The White House is aiming to arrange a phone call between President Biden and Speaker McCarthy (R-Calif.) to try and get talks over avoiding a default back on track once the president has wrapped up his meetings at the Group of Seven (G-7) Summit in Japan on Sunday.
A White House official said in a statement that Biden had directed aides to coordinate with McCarthy to schedule a call for Sunday morning in Washington, D.C. The call will likely take place as Biden is flying back from Hiroshima, where he has been attending the G-7 since Thursday.
“President Biden has continued to closely track negotiations on a bipartisan budget framework and the pressing need for Congress to act to avert default,” the official said. “He received an update from his team both last night and this morning on the status of negotiations.”

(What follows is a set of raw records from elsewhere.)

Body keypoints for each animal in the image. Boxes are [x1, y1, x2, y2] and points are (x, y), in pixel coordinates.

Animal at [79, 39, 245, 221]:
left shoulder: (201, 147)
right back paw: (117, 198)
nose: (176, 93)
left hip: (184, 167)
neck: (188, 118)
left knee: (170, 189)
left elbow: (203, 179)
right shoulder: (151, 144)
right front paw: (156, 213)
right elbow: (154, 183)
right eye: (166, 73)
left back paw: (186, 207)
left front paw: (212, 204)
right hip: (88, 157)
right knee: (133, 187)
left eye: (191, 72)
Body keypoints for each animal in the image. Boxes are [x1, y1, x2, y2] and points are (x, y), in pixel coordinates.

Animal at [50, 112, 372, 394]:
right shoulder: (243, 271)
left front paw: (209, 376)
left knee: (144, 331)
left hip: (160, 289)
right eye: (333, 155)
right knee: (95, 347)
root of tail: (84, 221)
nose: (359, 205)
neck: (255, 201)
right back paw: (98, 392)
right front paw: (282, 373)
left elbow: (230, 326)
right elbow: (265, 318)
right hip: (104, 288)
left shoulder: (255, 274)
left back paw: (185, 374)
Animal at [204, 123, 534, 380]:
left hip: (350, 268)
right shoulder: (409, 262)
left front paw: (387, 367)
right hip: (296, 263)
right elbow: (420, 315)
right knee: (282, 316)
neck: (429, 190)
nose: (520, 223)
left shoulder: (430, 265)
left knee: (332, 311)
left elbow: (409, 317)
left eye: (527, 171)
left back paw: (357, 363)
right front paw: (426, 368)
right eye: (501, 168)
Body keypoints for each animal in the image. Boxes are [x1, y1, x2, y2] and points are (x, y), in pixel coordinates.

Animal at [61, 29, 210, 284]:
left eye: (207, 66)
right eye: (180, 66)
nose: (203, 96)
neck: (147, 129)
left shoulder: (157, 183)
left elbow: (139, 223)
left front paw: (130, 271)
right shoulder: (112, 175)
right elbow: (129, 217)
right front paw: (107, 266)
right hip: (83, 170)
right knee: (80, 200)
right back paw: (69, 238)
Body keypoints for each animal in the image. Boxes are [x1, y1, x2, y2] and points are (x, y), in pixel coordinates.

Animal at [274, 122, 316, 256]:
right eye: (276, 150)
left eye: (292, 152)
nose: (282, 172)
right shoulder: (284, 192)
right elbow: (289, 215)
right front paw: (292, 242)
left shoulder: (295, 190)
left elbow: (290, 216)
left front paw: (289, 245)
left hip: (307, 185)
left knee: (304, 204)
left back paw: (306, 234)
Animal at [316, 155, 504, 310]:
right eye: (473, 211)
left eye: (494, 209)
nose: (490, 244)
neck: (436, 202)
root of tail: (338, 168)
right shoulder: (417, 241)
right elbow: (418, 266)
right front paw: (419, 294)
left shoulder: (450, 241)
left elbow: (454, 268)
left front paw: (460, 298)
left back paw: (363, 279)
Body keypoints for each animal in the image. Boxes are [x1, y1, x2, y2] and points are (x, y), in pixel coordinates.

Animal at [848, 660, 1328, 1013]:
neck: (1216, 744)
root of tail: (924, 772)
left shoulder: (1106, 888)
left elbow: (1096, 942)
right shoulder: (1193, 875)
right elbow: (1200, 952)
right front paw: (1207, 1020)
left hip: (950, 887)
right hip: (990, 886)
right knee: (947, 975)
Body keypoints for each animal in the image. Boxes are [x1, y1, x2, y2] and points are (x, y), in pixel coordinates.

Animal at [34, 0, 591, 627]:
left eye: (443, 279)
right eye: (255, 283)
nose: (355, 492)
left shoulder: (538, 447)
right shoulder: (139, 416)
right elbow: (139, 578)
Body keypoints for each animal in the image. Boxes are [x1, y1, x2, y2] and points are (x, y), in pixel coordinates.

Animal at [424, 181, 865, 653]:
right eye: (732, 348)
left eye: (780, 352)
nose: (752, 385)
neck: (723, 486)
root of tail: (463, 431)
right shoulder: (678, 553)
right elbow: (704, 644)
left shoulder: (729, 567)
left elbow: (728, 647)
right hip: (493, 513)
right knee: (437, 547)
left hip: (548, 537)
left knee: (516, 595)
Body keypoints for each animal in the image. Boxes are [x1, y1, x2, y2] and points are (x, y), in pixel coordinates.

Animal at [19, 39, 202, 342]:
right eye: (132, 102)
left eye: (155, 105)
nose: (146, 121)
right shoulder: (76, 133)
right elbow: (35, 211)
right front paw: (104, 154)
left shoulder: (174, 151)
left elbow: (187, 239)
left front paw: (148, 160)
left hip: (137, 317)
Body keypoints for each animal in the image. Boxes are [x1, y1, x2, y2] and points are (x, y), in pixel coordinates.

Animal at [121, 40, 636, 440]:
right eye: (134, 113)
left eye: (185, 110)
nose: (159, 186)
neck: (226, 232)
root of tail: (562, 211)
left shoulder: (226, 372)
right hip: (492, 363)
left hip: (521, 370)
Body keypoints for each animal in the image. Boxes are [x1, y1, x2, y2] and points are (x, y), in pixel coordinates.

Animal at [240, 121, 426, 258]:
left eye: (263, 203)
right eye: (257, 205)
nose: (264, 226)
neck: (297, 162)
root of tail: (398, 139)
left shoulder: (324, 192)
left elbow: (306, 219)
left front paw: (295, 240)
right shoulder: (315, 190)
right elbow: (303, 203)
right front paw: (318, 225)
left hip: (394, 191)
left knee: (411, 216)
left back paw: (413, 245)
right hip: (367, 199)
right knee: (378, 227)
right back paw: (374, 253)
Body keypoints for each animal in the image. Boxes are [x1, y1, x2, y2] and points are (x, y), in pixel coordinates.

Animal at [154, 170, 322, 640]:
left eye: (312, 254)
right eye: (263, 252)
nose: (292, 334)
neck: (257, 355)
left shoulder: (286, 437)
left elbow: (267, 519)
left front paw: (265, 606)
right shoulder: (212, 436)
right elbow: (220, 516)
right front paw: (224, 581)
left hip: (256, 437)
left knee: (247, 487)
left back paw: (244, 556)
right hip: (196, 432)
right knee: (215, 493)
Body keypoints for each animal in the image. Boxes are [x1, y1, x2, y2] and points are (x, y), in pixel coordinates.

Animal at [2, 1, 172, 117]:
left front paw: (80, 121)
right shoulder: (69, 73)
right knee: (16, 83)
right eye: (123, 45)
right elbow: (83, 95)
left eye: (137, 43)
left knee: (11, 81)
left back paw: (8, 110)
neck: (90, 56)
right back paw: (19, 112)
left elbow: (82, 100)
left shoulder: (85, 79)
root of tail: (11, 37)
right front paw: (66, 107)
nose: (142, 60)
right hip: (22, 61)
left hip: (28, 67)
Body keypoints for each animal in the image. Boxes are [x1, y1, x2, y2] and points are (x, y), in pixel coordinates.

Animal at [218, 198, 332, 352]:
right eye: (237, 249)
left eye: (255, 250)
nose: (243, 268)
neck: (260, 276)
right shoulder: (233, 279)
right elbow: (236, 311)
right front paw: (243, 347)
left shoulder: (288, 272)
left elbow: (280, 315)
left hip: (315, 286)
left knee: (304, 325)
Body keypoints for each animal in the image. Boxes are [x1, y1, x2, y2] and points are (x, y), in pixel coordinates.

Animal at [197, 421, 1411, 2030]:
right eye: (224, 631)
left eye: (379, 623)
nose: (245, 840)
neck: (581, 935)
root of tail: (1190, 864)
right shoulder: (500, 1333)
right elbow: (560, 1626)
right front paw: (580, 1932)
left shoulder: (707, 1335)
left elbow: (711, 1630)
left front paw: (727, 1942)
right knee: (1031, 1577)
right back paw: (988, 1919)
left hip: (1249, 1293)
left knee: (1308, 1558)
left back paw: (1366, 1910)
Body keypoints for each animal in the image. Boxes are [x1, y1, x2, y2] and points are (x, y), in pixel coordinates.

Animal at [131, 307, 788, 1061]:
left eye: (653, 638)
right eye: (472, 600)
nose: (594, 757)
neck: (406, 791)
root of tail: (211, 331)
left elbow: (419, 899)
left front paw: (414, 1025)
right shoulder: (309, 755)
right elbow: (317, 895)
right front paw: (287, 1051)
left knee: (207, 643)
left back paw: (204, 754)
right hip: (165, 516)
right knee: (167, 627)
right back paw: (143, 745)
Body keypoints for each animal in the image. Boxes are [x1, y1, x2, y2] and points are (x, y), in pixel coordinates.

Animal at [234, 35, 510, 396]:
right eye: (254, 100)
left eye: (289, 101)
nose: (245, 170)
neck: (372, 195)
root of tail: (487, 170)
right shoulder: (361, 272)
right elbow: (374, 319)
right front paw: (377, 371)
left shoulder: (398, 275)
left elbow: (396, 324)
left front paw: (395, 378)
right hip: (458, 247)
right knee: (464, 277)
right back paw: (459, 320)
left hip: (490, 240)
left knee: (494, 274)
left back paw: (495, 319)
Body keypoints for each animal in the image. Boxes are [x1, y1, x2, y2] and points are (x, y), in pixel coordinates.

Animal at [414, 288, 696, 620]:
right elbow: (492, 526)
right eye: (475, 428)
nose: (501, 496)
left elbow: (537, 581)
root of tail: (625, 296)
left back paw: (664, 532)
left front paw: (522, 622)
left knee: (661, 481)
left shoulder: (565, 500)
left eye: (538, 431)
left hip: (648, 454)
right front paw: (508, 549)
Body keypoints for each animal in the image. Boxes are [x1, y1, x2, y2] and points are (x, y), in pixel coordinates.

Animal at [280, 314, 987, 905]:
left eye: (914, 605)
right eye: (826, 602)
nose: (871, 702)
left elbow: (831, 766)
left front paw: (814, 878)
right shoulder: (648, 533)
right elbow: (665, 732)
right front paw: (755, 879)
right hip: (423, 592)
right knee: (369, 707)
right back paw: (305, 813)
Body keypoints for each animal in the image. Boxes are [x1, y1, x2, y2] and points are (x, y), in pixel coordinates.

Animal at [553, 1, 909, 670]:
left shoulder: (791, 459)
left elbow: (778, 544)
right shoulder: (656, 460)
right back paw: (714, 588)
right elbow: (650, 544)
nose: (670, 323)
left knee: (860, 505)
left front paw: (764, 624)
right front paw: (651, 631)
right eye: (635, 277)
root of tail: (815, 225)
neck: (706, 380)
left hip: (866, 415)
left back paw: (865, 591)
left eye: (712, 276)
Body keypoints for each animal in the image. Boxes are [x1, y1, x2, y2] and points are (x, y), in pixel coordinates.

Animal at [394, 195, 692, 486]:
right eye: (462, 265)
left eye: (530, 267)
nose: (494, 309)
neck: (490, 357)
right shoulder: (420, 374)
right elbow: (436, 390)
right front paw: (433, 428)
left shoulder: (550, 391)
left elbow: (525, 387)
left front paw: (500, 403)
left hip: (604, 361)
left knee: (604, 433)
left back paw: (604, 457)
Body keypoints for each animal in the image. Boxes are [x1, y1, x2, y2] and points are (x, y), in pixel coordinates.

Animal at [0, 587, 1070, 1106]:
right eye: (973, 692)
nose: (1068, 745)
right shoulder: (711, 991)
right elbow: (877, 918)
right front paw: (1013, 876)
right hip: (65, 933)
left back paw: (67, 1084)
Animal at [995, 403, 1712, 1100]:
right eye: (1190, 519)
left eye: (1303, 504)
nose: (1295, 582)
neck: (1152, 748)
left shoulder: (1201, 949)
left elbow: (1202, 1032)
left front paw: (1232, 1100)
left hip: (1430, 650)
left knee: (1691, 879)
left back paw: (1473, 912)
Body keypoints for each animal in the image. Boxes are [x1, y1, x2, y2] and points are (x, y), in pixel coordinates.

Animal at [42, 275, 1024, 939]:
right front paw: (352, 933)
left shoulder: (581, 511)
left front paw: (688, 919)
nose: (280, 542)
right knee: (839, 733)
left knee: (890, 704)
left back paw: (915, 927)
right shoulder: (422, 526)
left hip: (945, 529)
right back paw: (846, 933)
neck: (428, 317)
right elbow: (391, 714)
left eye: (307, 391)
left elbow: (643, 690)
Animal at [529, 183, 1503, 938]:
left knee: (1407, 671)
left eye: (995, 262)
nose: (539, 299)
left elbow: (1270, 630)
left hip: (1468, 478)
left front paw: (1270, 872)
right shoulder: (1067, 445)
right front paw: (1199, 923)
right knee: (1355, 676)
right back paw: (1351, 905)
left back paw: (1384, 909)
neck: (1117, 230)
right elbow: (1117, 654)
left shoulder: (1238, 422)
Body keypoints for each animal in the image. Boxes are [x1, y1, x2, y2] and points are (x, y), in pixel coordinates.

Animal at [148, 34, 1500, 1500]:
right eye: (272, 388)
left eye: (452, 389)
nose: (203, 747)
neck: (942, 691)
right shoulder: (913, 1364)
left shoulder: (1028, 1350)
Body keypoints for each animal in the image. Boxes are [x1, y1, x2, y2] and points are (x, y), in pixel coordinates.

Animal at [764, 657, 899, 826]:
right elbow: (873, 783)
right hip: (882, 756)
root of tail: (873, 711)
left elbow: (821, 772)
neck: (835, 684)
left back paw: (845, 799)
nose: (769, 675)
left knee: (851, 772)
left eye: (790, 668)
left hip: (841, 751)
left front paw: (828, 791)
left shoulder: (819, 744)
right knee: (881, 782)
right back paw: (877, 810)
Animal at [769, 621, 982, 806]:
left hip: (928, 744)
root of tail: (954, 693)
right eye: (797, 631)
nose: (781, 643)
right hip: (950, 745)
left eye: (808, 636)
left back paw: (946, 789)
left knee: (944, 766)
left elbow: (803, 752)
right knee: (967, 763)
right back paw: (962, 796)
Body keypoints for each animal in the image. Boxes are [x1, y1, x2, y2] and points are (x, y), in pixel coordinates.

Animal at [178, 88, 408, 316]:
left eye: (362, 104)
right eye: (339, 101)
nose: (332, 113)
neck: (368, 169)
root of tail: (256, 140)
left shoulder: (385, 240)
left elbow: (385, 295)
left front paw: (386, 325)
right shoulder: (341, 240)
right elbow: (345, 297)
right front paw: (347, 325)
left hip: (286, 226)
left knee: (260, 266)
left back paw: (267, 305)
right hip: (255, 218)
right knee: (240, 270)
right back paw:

The pending phone call between the two leaders comes as the White House and McCarthy’s team spent much of Saturday trading criticisms over who was to blame for a breakdown in negotiations on spending talks and raising the debt ceiling.
McCarthy told reporters at the Capitol earlier Saturday the White House had “moved backwards” and suggested progress was unlikely until Biden was back in the United States.
In a subsequent tweet, McCarthy claimed the “socialist wing of the Democrat Party” was dictating negotiations.
The White House responded by blaming Republicans for holding the economy hostage by refusing to raise the debt ceiling.
“It is only a Republican leadership beholden to its MAGA wing — not the President or Democratic leadership — who are threatening to put our nation into default for the first time in our history unless extreme partisan demands are met,” press secretary Karine Jean-Pierre said in a statement.
White House officials have further highlighted how Republican spending proposals would result in steep cuts to government programs.
Negotiators for the White House and McCarthy’s team have been meeting in recent days in hopes of reaching an agreement to avoid default. The Treasury Secretary has warned the U.S. could default as early as June 1 if Congress does not act to raise the debt limit.